@elek I made my own small research about the filewalker and ext4 & co issue for the last past days and got related to your commit. Best filesystem for storj - #89 by Zetanova
Even your badger cache code will not solve the underlaying issue of directory fragmentation.
A refactor of the directory layout would be required including your badger as an index-cache.
My idea would be to change the “./config/storage/blobs/” directory structure from a hash-set to a journal. This requires to include a continuous directory like a date into the
path. The “./config/storage/trash/” already makes it similar approach.
This will force new writes to be put near together and in the same inode structure
and will reduce the directory fragmentation. The downside would be that a direct access over the chunk hash will not be possible and this would be where your badger cache would be used as the index and file path locator.
Example:
instead of “/config/storage/blobs/6r2…aa/a2/fj4…cq.sj1”
following path could be used:
instead of “/config/storage/blobs/{yyyy-ww}/{bucketId}/fj4…cq.sj1”
The chunk hash, modified date and bucketId can be looked up over the badger db
and located on disk.
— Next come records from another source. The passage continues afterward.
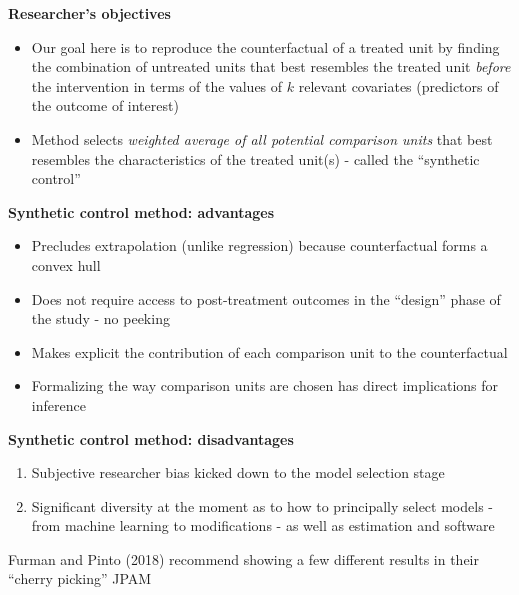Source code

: \documentclass[notes=show]{beamer}
\begin{document}
\begin{frame}[plain]
\begin{center}
\textbf{Researcher's objectives}
\end{center}

\begin{itemize}
	\item Our goal here is to reproduce the counterfactual of a treated unit by finding the combination of untreated units that best resembles the treated unit \emph{before} the intervention in terms of the values of $k$ relevant covariates (predictors of the outcome of interest)
	\item Method selects \emph{weighted average of all potential comparison units} that best resembles the characteristics of the treated unit(s) - called the ``synthetic control''
\end{itemize}

\end{frame}

\begin{frame}[plain]
	\begin{center}
	\textbf{Synthetic control method: advantages}
	\end{center}
	
	\begin{itemize}
	\item Precludes extrapolation (unlike regression) because counterfactual forms a convex hull
	\item Does not require access to post-treatment outcomes in the ``design'' phase of the study - no peeking
	\item Makes explicit the contribution of each comparison unit to the counterfactual 
	\item Formalizing the way comparison units are chosen has direct implications for inference
	\end{itemize}
\end{frame}


\begin{frame}[plain]
\begin{center}
\textbf{Synthetic control method: disadvantages}
\end{center}

\begin{enumerate}
\item Subjective researcher bias kicked down to the model selection stage
\item Significant diversity at the moment as to how to principally select models - from machine learning to modifications - as well as estimation and software
\end{enumerate}


Furman and Pinto (2018) recommend showing a few different results in their ``cherry picking'' JPAM

\end{frame}
\end{document}
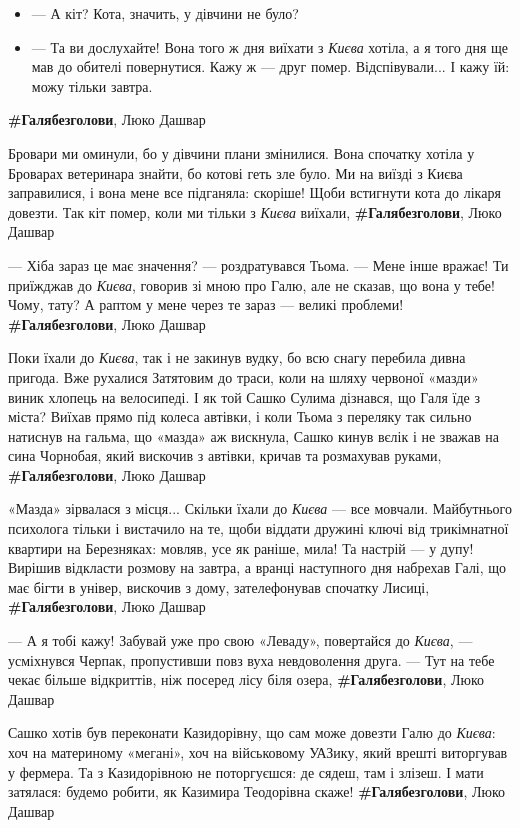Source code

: \begin{itemize}
\item — А кіт? Кота, значить, у дівчини не було?
\item — Та ви дослухайте! Вона того ж дня виїхати з \emph{Києва} хотіла, а я
				того дня ще мав до обителі повернутися. Кажу ж — друг помер.
								Відспівували... І кажу їй: можу тільки завтра.
\end{itemize}
\textbf{\#Галябезголови}, Люко Дашвар

Бровари ми оминули, бо у дівчини плани змінилися. Вона спочатку хотіла у
Броварах ветеринара знайти, бо котові геть зле було. Ми на виїзді з Києва
заправилися, і вона мене все підганяла: скоріше! Щоби встигнути кота до лікаря
довезти. Так кіт помер, коли ми тільки з \emph{Києва} виїхали,
\textbf{\#Галябезголови}, Люко Дашвар

— Хіба зараз це має значення? — роздратувався Тьома. — Мене інше вражає! Ти
приїжджав до \emph{Києва}, говорив зі мною про Галю, але не сказав, що вона у тебе!
Чому, тату? А раптом у мене через те зараз — великі проблеми!
\textbf{\#Галябезголови}, Люко Дашвар

Поки їхали до \emph{Києва}, так і не закинув вудку, бо всю снагу перебила дивна
пригода. Вже рухалися Затятовим до траси, коли на шляху червоної «мазди» виник
хлопець на велосипеді. І як той Сашко Сулима дізнався, що Галя їде з міста?
Виїхав прямо під колеса автівки, і коли Тьома з переляку так сильно натиснув на
гальма, що «мазда» аж вискнула, Сашко кинув вєлік і не зважав на сина Чорнобая,
який вискочив з автівки, кричав та розмахував руками,
\textbf{\#Галябезголови}, Люко Дашвар

«Мазда» зірвалася з місця... Скільки їхали до \emph{Києва} — все мовчали.
Майбутнього психолога тільки і вистачило на те, щоби віддати дружині ключі від
трикімнатної квартири на Березняках: мовляв, усе як раніше, мила! Та настрій —
у дупу!  Вирішив відкласти розмову на завтра, а вранці наступного дня набрехав
Галі, що має бігти в універ, вискочив з дому, зателефонував спочатку Лисиці,
\textbf{\#Галябезголови}, Люко Дашвар

— А я тобі кажу! Забувай уже про свою «Леваду», повертайся до \emph{Києва}, —
усміхнувся Черпак, пропустивши повз вуха невдоволення друга. — Тут на тебе
чекає більше відкриттів, ніж посеред лісу біля озера,
\textbf{\#Галябезголови}, Люко Дашвар

Сашко хотів був переконати Казидорівну, що сам може довезти Галю до \emph{Києва}: хоч
на материному «мегані», хоч на військовому УАЗику, який врешті виторгував у
фермера. Та з Казидорівною не поторгуєшся: де сядеш, там і злізеш. І мати
затялася: будемо робити, як Казимира Теодорівна скаже!
\textbf{\#Галябезголови}, Люко Дашвар

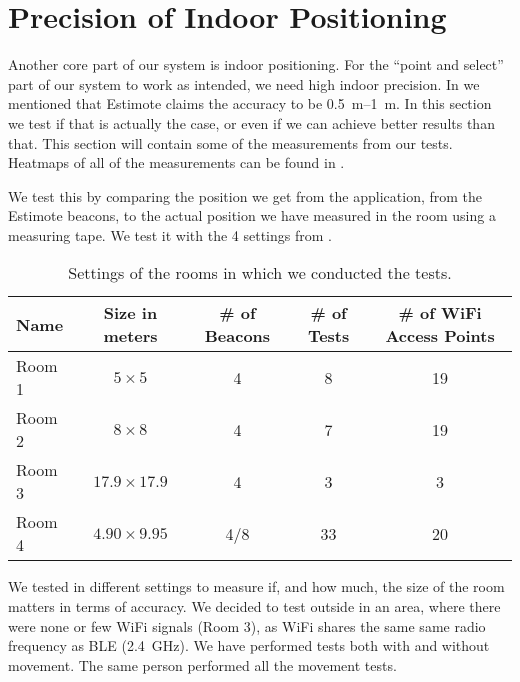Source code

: \section{Precision of Indoor Positioning}\label{sec:estimoteprecision}
Another core part of our system is indoor positioning. 
For the ``point and select'' part of our system to work as intended, 
we need high indoor precision. 
In  we mentioned that Estimote claims the accuracy to be \SIrange{0.5}{1}{\meter}.
In this section we test if that is actually the case, 
or even if we can achieve better results than that. 
This section will contain some of the measurements from our tests. 
Heatmaps of all of the measurements can be found in .

We test this by comparing the position we get from the application, \ie from the Estimote beacons,
to the actual position we have measured in the room using a measuring tape.
We test it with the \num{4} settings from .

\begin{table}
  \centering
  \begin{tabular}{l| c c c c}
  	Name   & Size in meters     & \# of Beacons   & \# of Tests & \# of WiFi Access Points \\ \hline
  	Room 1 & $5 \times 5$       & \num{4}         & \num{8}     & \num{19}                 \\
  	Room 2 & $8 \times 8$       & \num{4}         & \num{7}     & \num{19}                 \\
  	Room 3 & $17.9 \times 17.9$ & \num{4}         & \num{3}     & \num{3}                  \\
  	Room 4 & $4.90 \times 9.95$  & \num{4}/\num{8} & \num{33}    & \num{20}
  \end{tabular}
  \caption{Settings of the rooms in which we conducted the tests.}
  \label{table:rooms}
\end{table}

We tested in different settings to measure if, and how much, 
the size of the room matters in terms of accuracy. 
We decided to test outside in an area, 
where there were none or few WiFi signals (Room 3),
as WiFi shares the same same radio frequency as BLE (\SI{2.4}{\GHz}). 
We have performed tests both with and without movement. 
The same person performed all the movement tests. 

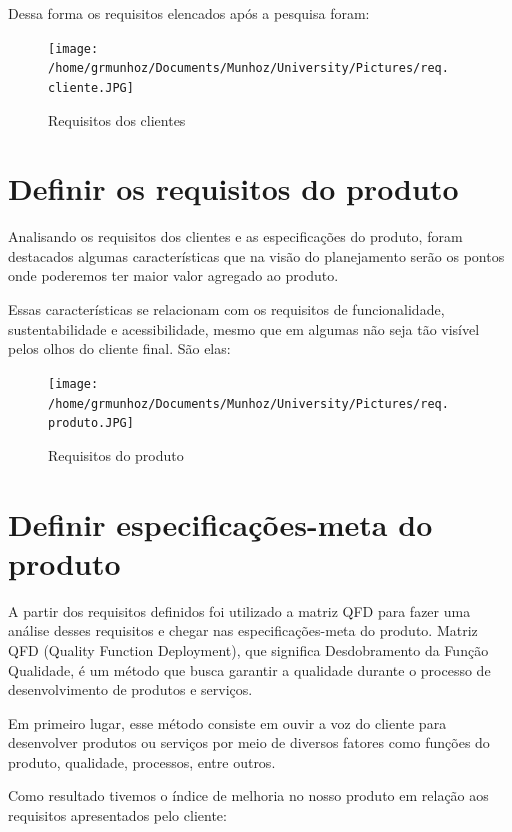 \documentclass[
	12pt,				%
	openright,			%
	oneside,			%
	a4paper,			%
	english,			%
	french,				%
	spanish,			%
	brazil				%
	]{abntex2}
\begin{document}
Dessa forma os requisitos elencados após a pesquisa foram:

\begin{figure}[H]
\begin{center}
\caption{Requisitos dos clientes}
\texttt{[image: /home/grmunhoz/Documents/Munhoz/University/Pictures/req. cliente.JPG]} 
\end{center}
\end{figure}

\section{Definir os requisitos do produto}

Analisando os requisitos dos clientes e as especificações do produto, foram destacados algumas características que na visão do planejamento serão os pontos onde poderemos ter maior valor agregado ao produto.

Essas características se relacionam com os requisitos de funcionalidade, sustentabilidade e acessibilidade, mesmo que em algumas não seja tão visível pelos olhos do cliente final. São elas:

\begin{figure}[H]
\begin{center}
\caption{Requisitos do produto}
\texttt{[image: /home/grmunhoz/Documents/Munhoz/University/Pictures/req. produto.JPG]} 
\end{center}
\end{figure}


\section{Definir especificações-meta do produto}

A partir dos requisitos definidos foi utilizado a matriz QFD para fazer uma análise desses requisitos e chegar nas especificações-meta do produto. Matriz QFD (Quality Function Deployment), que significa Desdobramento da Função Qualidade, é um método que busca garantir a qualidade durante o processo de desenvolvimento de produtos e serviços.

Em primeiro lugar, esse método consiste em ouvir a voz do cliente para desenvolver produtos ou serviços por meio de diversos fatores como funções do produto, qualidade, processos, entre outros.

Como resultado tivemos o índice de melhoria no nosso produto em relação aos requisitos apresentados pelo cliente:
\end{document}
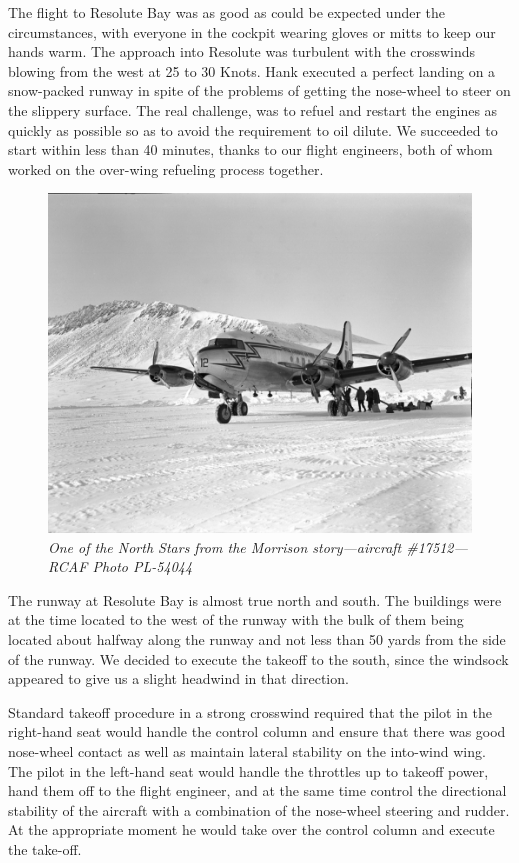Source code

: The flight to Resolute Bay was as good as could be expected under the
circumstances, with everyone in the cockpit wearing gloves or mitts to
keep our hands warm. The approach into Resolute was turbulent with the
crosswinds blowing from the west at 25 to 30 Knots. Hank executed a
perfect landing on a snow-packed runway in spite of the problems of
getting the nose-wheel to steer on the slippery surface. The real
challenge, was to refuel and restart the engines as quickly as possible
so as to avoid the requirement to oil dilute. We succeeded to start
within less than 40 minutes, thanks to our flight engineers, both of
whom worked on the over-wing refueling process together.

\begin{figure}[httb]
   \vspace{2em}
   \centering
   \includegraphics [scale=0.5]{alert-PL-54044.png}
   \caption*{\small \em One of the North Stars from the Morrison story---aircraft \#17512---RCAF Photo PL-54044}
   \label{fig:wall-two}
\end{figure}

The runway at Resolute Bay is almost true north and south. The
buildings were at the time located to the west of the runway with the
bulk of them being located about halfway along the runway and not less
than 50 yards from the side of the runway. We decided to execute the
takeoff to the south, since the windsock appeared to give us a slight
headwind in that direction.

Standard takeoff procedure in a strong crosswind required that the
pilot in the right-hand seat would handle the control column and ensure
that there was good nose-wheel contact as well as maintain lateral
stability on the into-wind wing. The pilot in the left-hand seat would
handle the throttles up to takeoff power, hand them off to the flight
engineer, and at the same time control the directional stability of the
aircraft with a combination of the nose-wheel steering and rudder. At
the appropriate moment he would take over the control column and
execute the take-off.


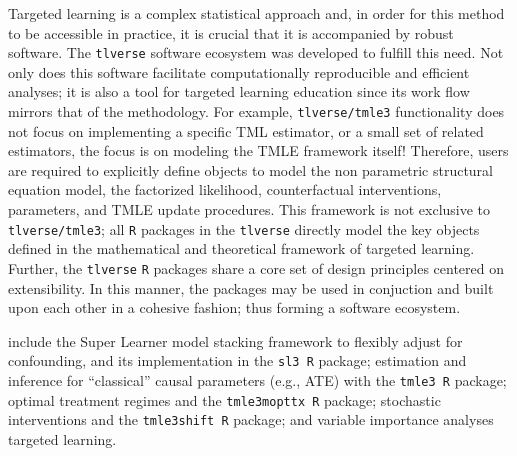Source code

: \documentclass[a4paper,11pt]{texMemo}
\newcommand{\note}[2][]{\added[#1,remark={#2}]{}}
\begin{document}
Targeted learning is a complex statistical approach and, in order for this method to be accessible in practice, it is crucial that it is accompanied by robust software. The \texttt{tlverse} software ecosystem was developed to fulfill this need. Not only does this software facilitate computationally reproducible and efficient analyses; it is also a tool for targeted learning education since its work flow mirrors that of the methodology. For example, \texttt{tlverse/tmle3} functionality does not focus on implementing a specific TML estimator, or a small set of related estimators, the focus is on modeling the TMLE framework itself! Therefore, users are required to explicitly define objects to model the non parametric structural equation model, the factorized likelihood, counterfactual interventions, parameters, and TMLE update procedures. This framework is not exclusive to \texttt{tlverse/tmle3}; all \texttt{R} packages in the \texttt{tlverse} directly model the key objects defined in the mathematical and theoretical framework of targeted learning. Further, the \texttt{tlverse} \texttt{R} packages share a core set of design principles centered on extensibility. In this manner, the packages may be used in conjuction and built upon each other in a cohesive fashion; thus forming a software ecosystem.

\pagebreak

\note[id=RP]{Not sure if we should include the information below that details the topics to be presented. It's not really motivation/rationale and we present it later in the sample schedule}

 include the Super Learner model stacking framework to flexibly adjust for confounding, and its implementation in the \texttt{sl3 R} package; estimation and inference for ``classical'' causal parameters (e.g., ATE) with
the \texttt{tmle3 R} package; optimal treatment regimes and the \texttt{tmle3mopttx R} package; stochastic interventions and the \texttt{tmle3shift R} package; and variable importance analyses   targeted learning.
\end{document}
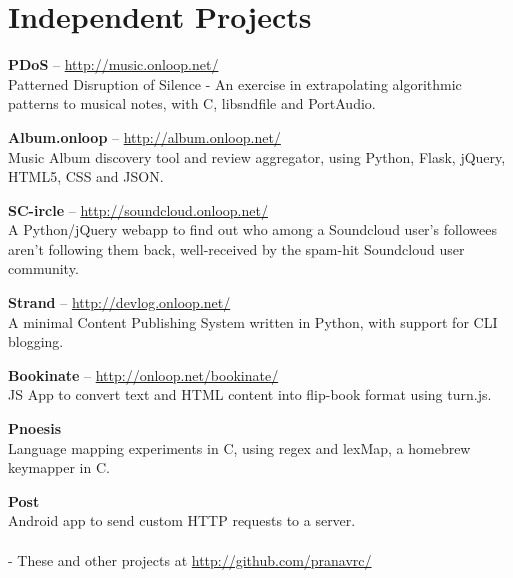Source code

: \documentclass[10pt,a4paper]{moderncv}
\begin{document}

\section{Independent Projects}

\cvlistitem
{\textbf{PDoS} -- {{\href{http://music.onloop.net/}{\small http://music.onloop.net/}}}
  \\Patterned Disruption of Silence - An exercise in extrapolating algorithmic patterns to musical notes, with C, libsndfile and PortAudio.}

\cvlistitem
{\textbf{Album.onloop} -- {{\href{http://album.onloop.net/}{\small http://album.onloop.net/}}}
  \\Music Album discovery tool and review aggregator, using Python, Flask, jQuery, HTML5, CSS and JSON.}

\cvlistitem
{\textbf{SC-ircle} -- {{\href{http://soundcloud.onloop.net/}{\small http://soundcloud.onloop.net/}}}
  \\A Python/jQuery webapp to find out who among a Soundcloud user's followees aren't following them back, well-received by the spam-hit Soundcloud user community.}

\cvlistitem
{\textbf{Strand} -- {{\href{http://devlog.onloop.net}{\small http://devlog.onloop.net/}}}
  \\A minimal Content Publishing System written in Python, with support for CLI blogging.}

\cvlistitem
{\textbf{Bookinate} -- {{\href{http://onloop.net/bookinate}{\small http://onloop.net/bookinate/}}}
  \\JS App to convert text and HTML content into flip-book format using turn.js.}

\cvlistitem
{\textbf{Pnoesis}
  \\Language mapping experiments in C, using regex and lexMap, a homebrew keymapper in C.}

\cvlistitem
{\textbf{Post}
 \\Android app to send custom HTTP requests to a server.\\\\ - These and other projects at {\href{http://github.com/pranavrc}{http://github.com/pranavrc/}}}


\end{document}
The BucketId would be counter to only to store a max count of chunks files inside a directory.
The badger db could be recreated at any time by firewalking, but this would be much faster because the directory inodes and files reads will always be near more sequential on the drive.
On node startup only the lastest directory “/config/storage/blobs/{yyyy-ww}/{bucketId}/” need to be checked. Because only it could contain any unindexed changed files.